Internet service providers and technology developers who are developing new broadband services – and senior citizens who may need attention at home – are sensing that Wi-Fi is the next big thing.
Although Wi-Fi was introduced to consumers more than 20 years ago, Wi-Fi Sensing is a new application for the radio transmission protocol, one empowered by artificial intelligence.
In their transmission, Wi-Fi radio waves can ‘sense’ objects and obstructions, be they static or in motion. Like waves of water hitting an object, radio waves are distorted and reflected by the objects they encounter.
By applying artificial intelligence to read and interpret those sensed Wi-Fi signals and radio wave patterns, an object’s – or person’s – shape, mass and movement can be detected and interpreted in real time. The speed or gait with which they walk can be monitored. Even subtle motion, like breathing, can be detected. Of course, a lack of motion can be detected, too. Sensing systems can be trained to identify if a person suddenly shifts from standing to laying on the floor (and it triggers an alert to local caregivers or family members).

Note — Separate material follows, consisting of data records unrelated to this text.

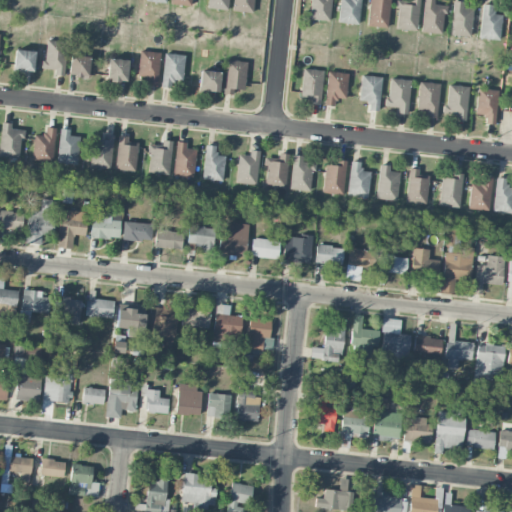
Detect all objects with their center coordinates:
building: (157, 0)
building: (181, 2)
building: (217, 4)
building: (243, 5)
building: (320, 10)
building: (349, 11)
building: (378, 13)
building: (406, 14)
building: (432, 17)
building: (460, 19)
building: (489, 23)
building: (55, 56)
building: (23, 60)
road: (279, 63)
building: (78, 65)
building: (148, 66)
building: (172, 69)
building: (117, 70)
building: (234, 76)
building: (209, 80)
building: (311, 84)
building: (335, 86)
building: (370, 91)
building: (398, 94)
building: (428, 98)
building: (456, 101)
building: (486, 104)
road: (255, 124)
building: (10, 140)
building: (44, 145)
building: (67, 147)
building: (101, 152)
building: (125, 154)
building: (159, 158)
building: (183, 160)
building: (212, 164)
building: (247, 168)
building: (276, 170)
building: (301, 173)
building: (334, 178)
building: (358, 180)
building: (387, 183)
building: (416, 187)
building: (450, 190)
building: (480, 194)
building: (502, 195)
building: (11, 219)
building: (39, 221)
building: (103, 225)
building: (70, 226)
building: (136, 231)
building: (201, 237)
building: (168, 239)
building: (452, 240)
building: (232, 244)
building: (264, 248)
building: (297, 248)
building: (328, 254)
building: (357, 257)
building: (392, 263)
building: (423, 263)
building: (455, 268)
building: (509, 269)
building: (488, 272)
road: (255, 286)
building: (8, 295)
building: (33, 304)
building: (99, 307)
building: (7, 308)
building: (67, 310)
building: (194, 318)
building: (130, 320)
building: (162, 321)
building: (225, 325)
building: (256, 333)
building: (361, 338)
building: (393, 342)
building: (268, 343)
building: (329, 344)
building: (426, 345)
building: (2, 350)
building: (456, 353)
building: (509, 355)
building: (486, 361)
building: (24, 376)
building: (3, 386)
building: (55, 389)
building: (92, 395)
building: (120, 396)
building: (153, 399)
building: (187, 399)
road: (289, 401)
building: (217, 405)
building: (246, 405)
building: (324, 411)
building: (354, 422)
building: (385, 425)
building: (416, 430)
building: (448, 430)
building: (479, 438)
building: (503, 443)
road: (255, 452)
building: (21, 467)
building: (51, 467)
road: (121, 475)
building: (81, 480)
building: (197, 491)
building: (155, 495)
building: (238, 497)
building: (335, 499)
building: (420, 501)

Many senior citizens today want the independence of home living and caring for themselves, whenever possible and practical. But some elders may need some extra care and attention while at home. Wi-Fi Sensing can help.
Service providers and tech developers are now designing future broadband services with Wi-Fi empowered home-based health care solutions in mind, using Wi-Fi Sensing and data analytics to build an ecosystem of care, one in which advanced technology is used to support people in an individual context, while they are at home, when they are alone.

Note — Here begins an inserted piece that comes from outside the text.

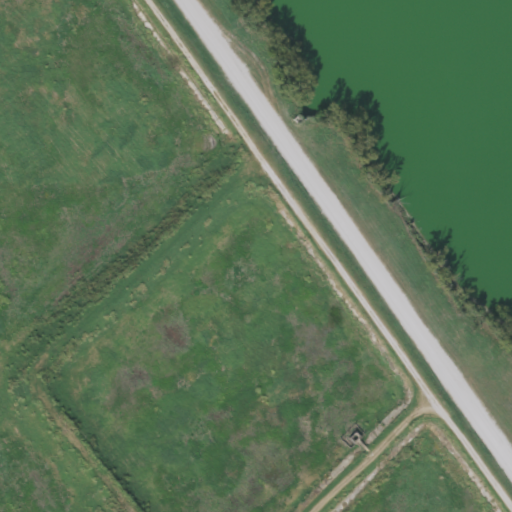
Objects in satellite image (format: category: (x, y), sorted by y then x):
road: (348, 222)
wastewater plant: (256, 256)
road: (508, 449)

Canadian companies have embraced the new opportunities to deliver these ‘tele-care’ or ‘remote care’ services, and they have raised millions of dollars in investment funding to develop and deliver them.
Founded in 2015, Montreal-based Aerial is creating a Wi-Fi motion sensor detection system that it says, when combined with cloud-based machine learning and analytics, can “add context and meaning to motion, allowing the recognition of presence, motion, activity and identity.”

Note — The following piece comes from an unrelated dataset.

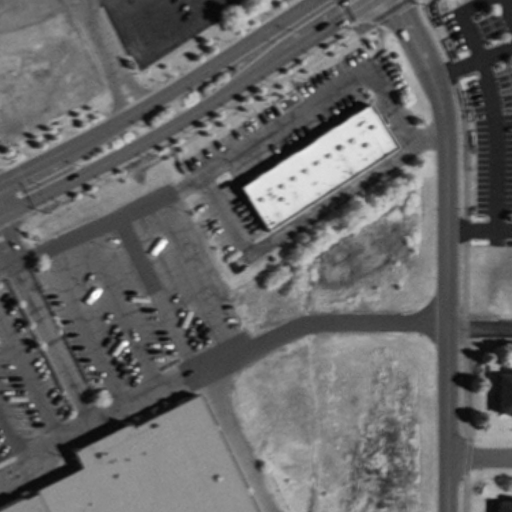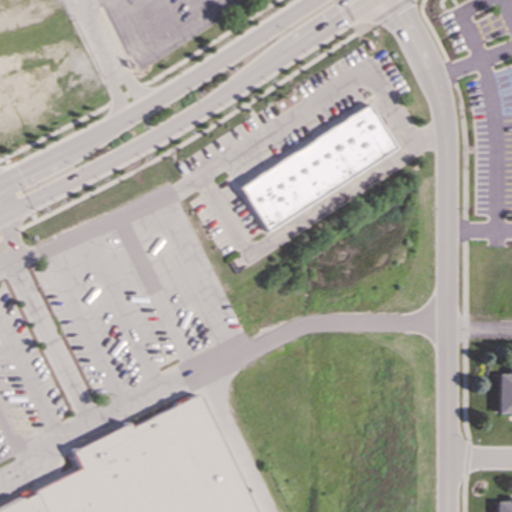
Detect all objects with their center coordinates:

Aerial software can be embedded in virtually any Wi-Fi network equipment or device, the company describes, and does not require wearables or other sensors to work. Aerial’s technology was developed by company CTO Michel Allegue, based on IP that originated in part at McGill University.
Another Canadian start-up, Waterloo, ON’s Cognitive Systems, had launched a Wi-Fi based Home Security system, but it required special hardware and installation. Its newest iteration, Caregiver Aware, combines existing Wi-Fi infrastructure with AI-driven pattern recognition to monitor activity in the home and compare that to typical daily motion patterns. It can track the average amount of sleep a person gets or if weekly activity levels are suddenly decreasing. When needed or necessary, such systems send out customizable alerts to family members or other caregivers across iOS or Android app interfaces.
Cognitive Systems also licenses its Wi-Fi Motion to chipset manufacturers for use in other routers and gateways, and the company is working with Internet service providers to trial the service.
“Our goal with this product is to create a bridge for service providers to build a care-focused ecosystem using data analytics,” said Taj Manku, company co-founder and CEO, “which will be a game-changing step in shaping future broadband services.”
It seems the market for advanced health care / home care technologies will only grow in the coming years as future broadband services roll-out. According to a 2020 PwC Health Research Institute consumer poll, 85 per cent of respondents want to make use of health care solutions at home, including remote monitoring.